To be sure, on its surface, there’s nothing wrong with investing in building housing in a distressed neighborhood in the hope that it will create economic activity. But to solely invest in those neighborhoods, without providing opportunity in other neighborhoods, violates the Fair Housing Act. That, at least, was the gist of a Supreme Court decision last June, which said that the way the state of Texas distributed its low-income-housing tax credits, concentrating them in high-poverty neighborhoods, violated the law. Continually building in central neighborhoods “manifestly does not offer residents of distressed neighborhoods new housing opportunities in more affluent areas, or promote racial or economic integration,” Orfield writes.

The change in direction can be seen in data from recent years. Between 2002 and 2011, the Twin Cities produced 2,249 units for those earning 30 percent of the median metropolitan income. But 92 percent of those units were built in the central cities, which are home to 23 percent of the region’s population. Of the 7,253 affordable units occupied in that time period, 74 percent were in the central cities.

Segregation can worsen economic disparities, too. The Twin Cities possess the highest rates of racial employment discrepancy in the nation, according to Jessica Nickrand, who countered Thompson’s story in an Atlantic piece, “Minneapolis’s White Lie,” in February 2015. Residents stuck in the inner-cities live further from the good jobs and good schools in the suburbs. And segregation can also lead to a lack of interactions between black and white communities, an unfamiliarity that could lead to tensions, and, as the incidents of the past week indicate, even death.
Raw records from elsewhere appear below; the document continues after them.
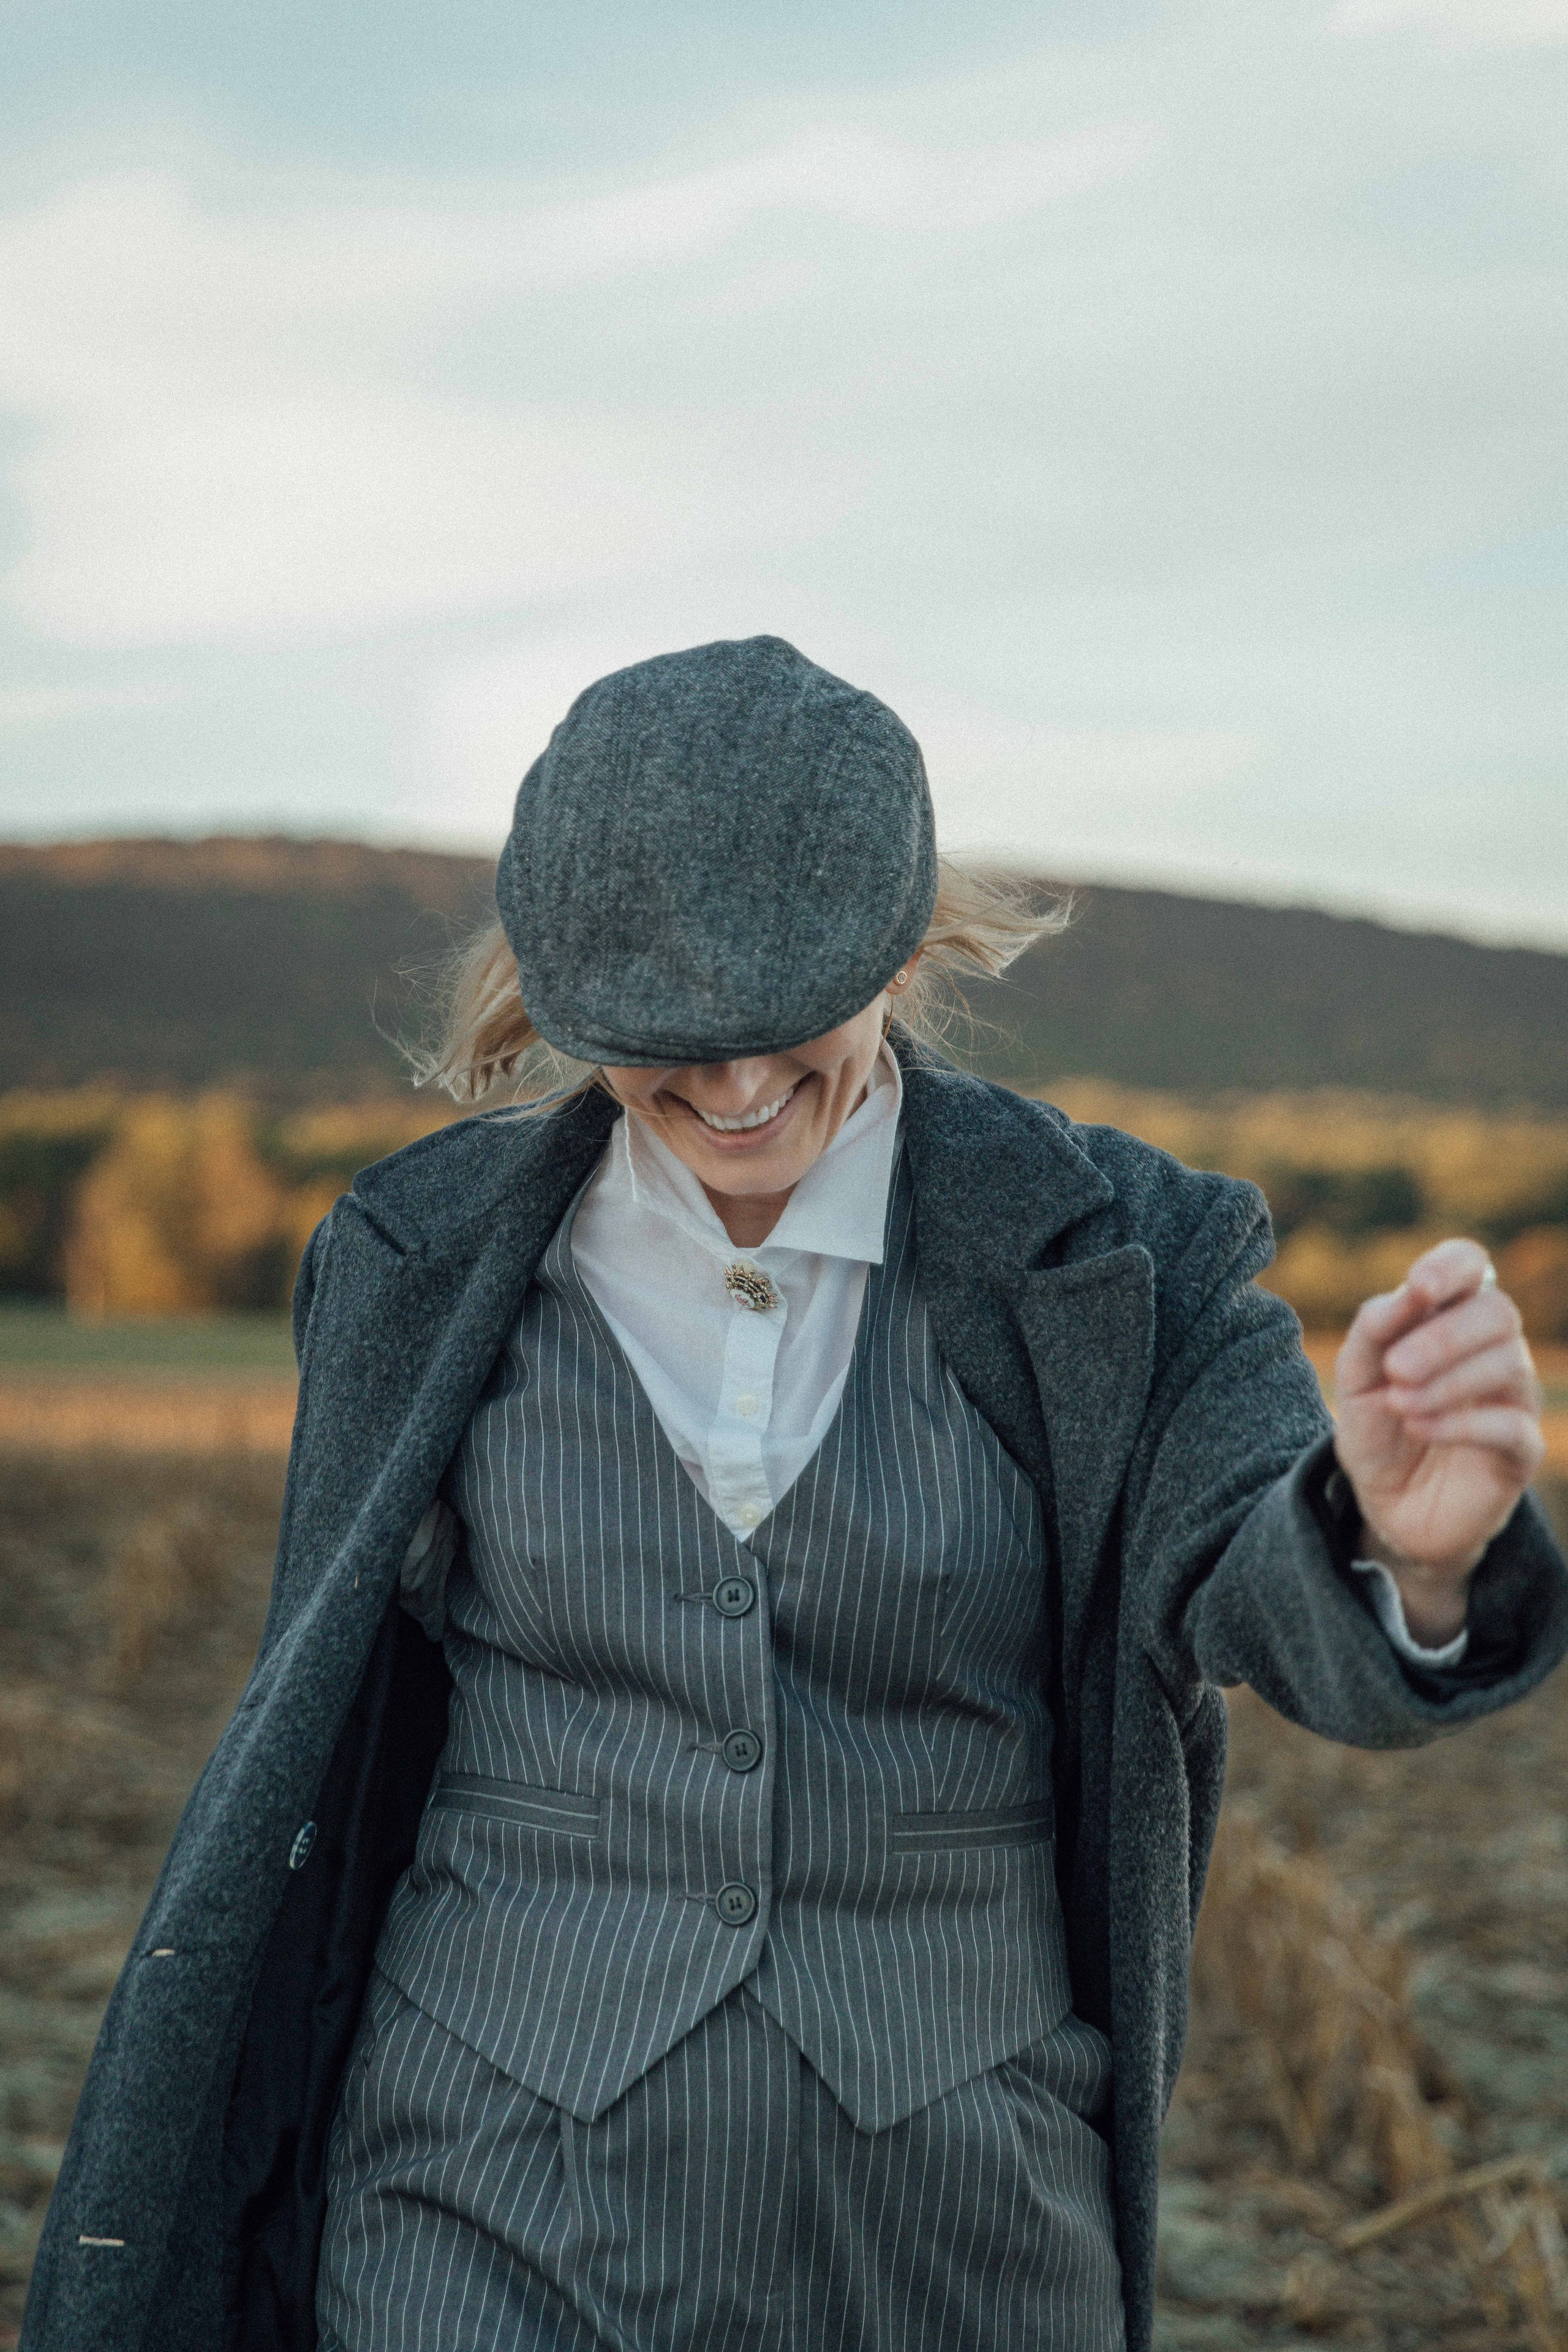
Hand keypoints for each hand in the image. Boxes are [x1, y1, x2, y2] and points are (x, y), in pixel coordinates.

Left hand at [1334, 1239, 1544, 1645]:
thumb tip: (1406, 1293)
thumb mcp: (1356, 1377)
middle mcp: (1493, 1349)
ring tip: (1400, 1404)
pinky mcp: (1520, 1451)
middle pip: (1497, 1312)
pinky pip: (1511, 1426)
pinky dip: (1462, 1423)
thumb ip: (1374, 1329)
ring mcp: (1514, 1399)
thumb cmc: (1376, 1427)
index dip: (1452, 1266)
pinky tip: (1420, 1427)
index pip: (1473, 1266)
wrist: (1386, 1504)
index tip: (1420, 1287)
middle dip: (1444, 1336)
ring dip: (1448, 1380)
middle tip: (1396, 1369)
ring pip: (1509, 1364)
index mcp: (1451, 1317)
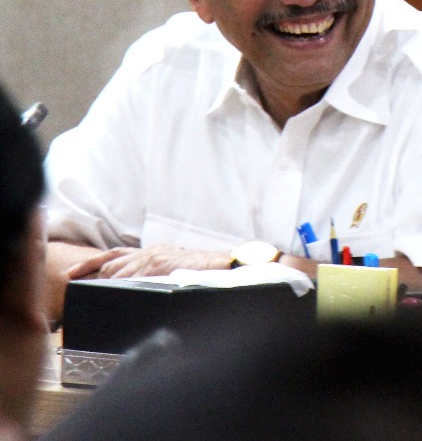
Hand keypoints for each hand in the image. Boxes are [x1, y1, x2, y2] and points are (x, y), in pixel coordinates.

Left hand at [68, 245, 231, 279]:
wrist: (225, 265)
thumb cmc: (203, 272)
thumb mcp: (175, 267)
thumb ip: (157, 273)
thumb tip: (141, 288)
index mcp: (153, 252)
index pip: (115, 255)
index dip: (91, 264)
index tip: (72, 273)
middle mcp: (150, 253)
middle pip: (111, 264)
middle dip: (91, 275)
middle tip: (74, 287)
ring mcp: (154, 259)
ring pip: (118, 270)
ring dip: (102, 282)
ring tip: (88, 294)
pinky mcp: (160, 266)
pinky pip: (133, 276)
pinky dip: (119, 283)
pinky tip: (109, 291)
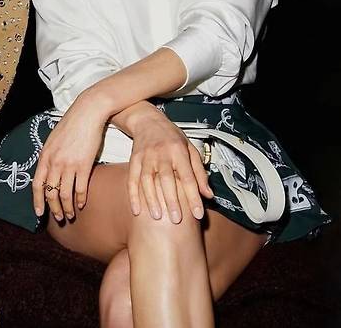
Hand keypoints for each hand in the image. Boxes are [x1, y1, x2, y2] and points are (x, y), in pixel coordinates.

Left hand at [32, 90, 108, 221]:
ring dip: (67, 208)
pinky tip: (81, 204)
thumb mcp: (53, 140)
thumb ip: (49, 156)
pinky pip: (80, 188)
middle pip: (51, 192)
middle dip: (53, 208)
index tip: (39, 213)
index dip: (37, 201)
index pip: (37, 184)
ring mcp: (69, 164)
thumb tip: (47, 171)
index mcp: (45, 156)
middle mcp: (55, 162)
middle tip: (58, 217)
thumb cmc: (71, 125)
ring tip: (70, 215)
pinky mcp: (84, 165)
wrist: (87, 113)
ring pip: (65, 194)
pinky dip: (80, 199)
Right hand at [118, 101, 212, 222]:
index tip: (198, 214)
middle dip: (171, 200)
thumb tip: (209, 195)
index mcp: (179, 151)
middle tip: (176, 219)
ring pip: (147, 180)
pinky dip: (133, 195)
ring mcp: (145, 156)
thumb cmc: (172, 137)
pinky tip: (136, 210)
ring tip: (157, 217)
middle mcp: (162, 153)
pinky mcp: (134, 159)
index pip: (188, 176)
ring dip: (151, 199)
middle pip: (166, 178)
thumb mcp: (191, 149)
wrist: (148, 120)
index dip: (193, 195)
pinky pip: (132, 179)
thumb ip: (199, 173)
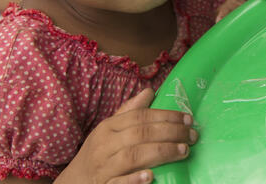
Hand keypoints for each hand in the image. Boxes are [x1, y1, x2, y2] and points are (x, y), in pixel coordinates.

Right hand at [58, 89, 196, 183]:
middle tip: (192, 136)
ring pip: (133, 156)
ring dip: (161, 152)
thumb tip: (149, 91)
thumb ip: (129, 112)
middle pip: (140, 134)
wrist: (72, 183)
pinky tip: (151, 177)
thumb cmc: (97, 153)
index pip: (140, 117)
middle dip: (170, 133)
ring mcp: (103, 167)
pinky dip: (134, 180)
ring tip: (183, 151)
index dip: (166, 116)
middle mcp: (105, 145)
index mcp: (108, 127)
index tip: (188, 118)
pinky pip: (118, 183)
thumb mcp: (109, 130)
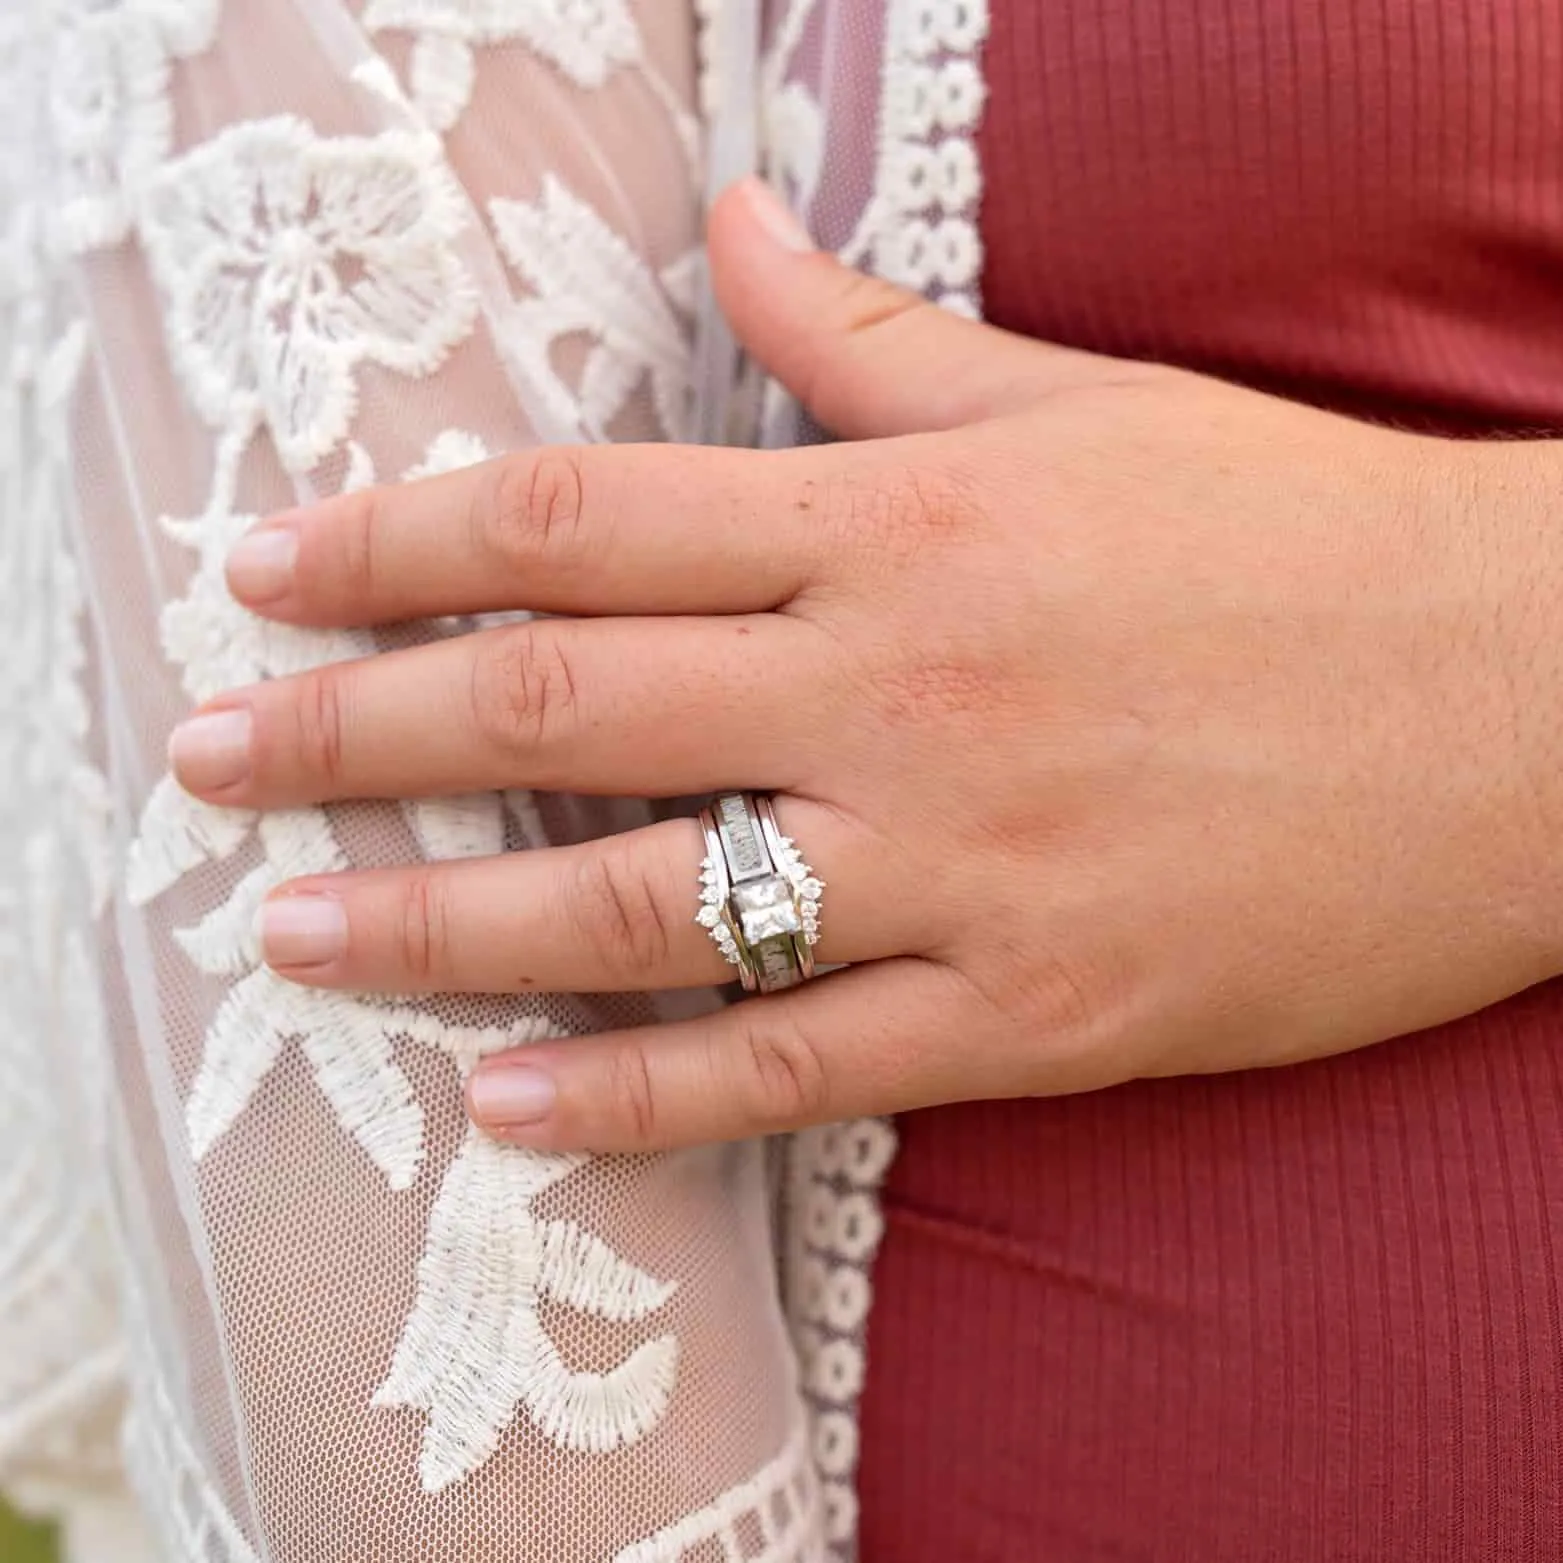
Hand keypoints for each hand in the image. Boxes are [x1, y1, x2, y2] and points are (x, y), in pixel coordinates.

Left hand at [168, 177, 1562, 1153]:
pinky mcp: (1038, 1015)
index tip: (272, 573)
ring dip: (441, 923)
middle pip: (565, 702)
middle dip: (358, 728)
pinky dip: (637, 1093)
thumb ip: (877, 342)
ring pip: (646, 904)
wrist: (1538, 704)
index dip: (400, 543)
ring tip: (295, 939)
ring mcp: (966, 868)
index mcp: (908, 524)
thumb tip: (734, 232)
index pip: (586, 522)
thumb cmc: (1305, 539)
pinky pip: (795, 1067)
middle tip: (210, 760)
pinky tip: (504, 1103)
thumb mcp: (1087, 408)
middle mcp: (905, 690)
“Almost all of the places you are seeing problems between the police the community are very segregated. You are not seeing these problems as often in more integrated places,” Orfield told me, in an email. Castile’s shooting, he said, “illustrates the racism and tension that has accompanied the Twin Cities becoming very racially segregated over the past two decades.”

* This article originally misidentified the University of Minnesota as the University of Minneapolis. We regret the error.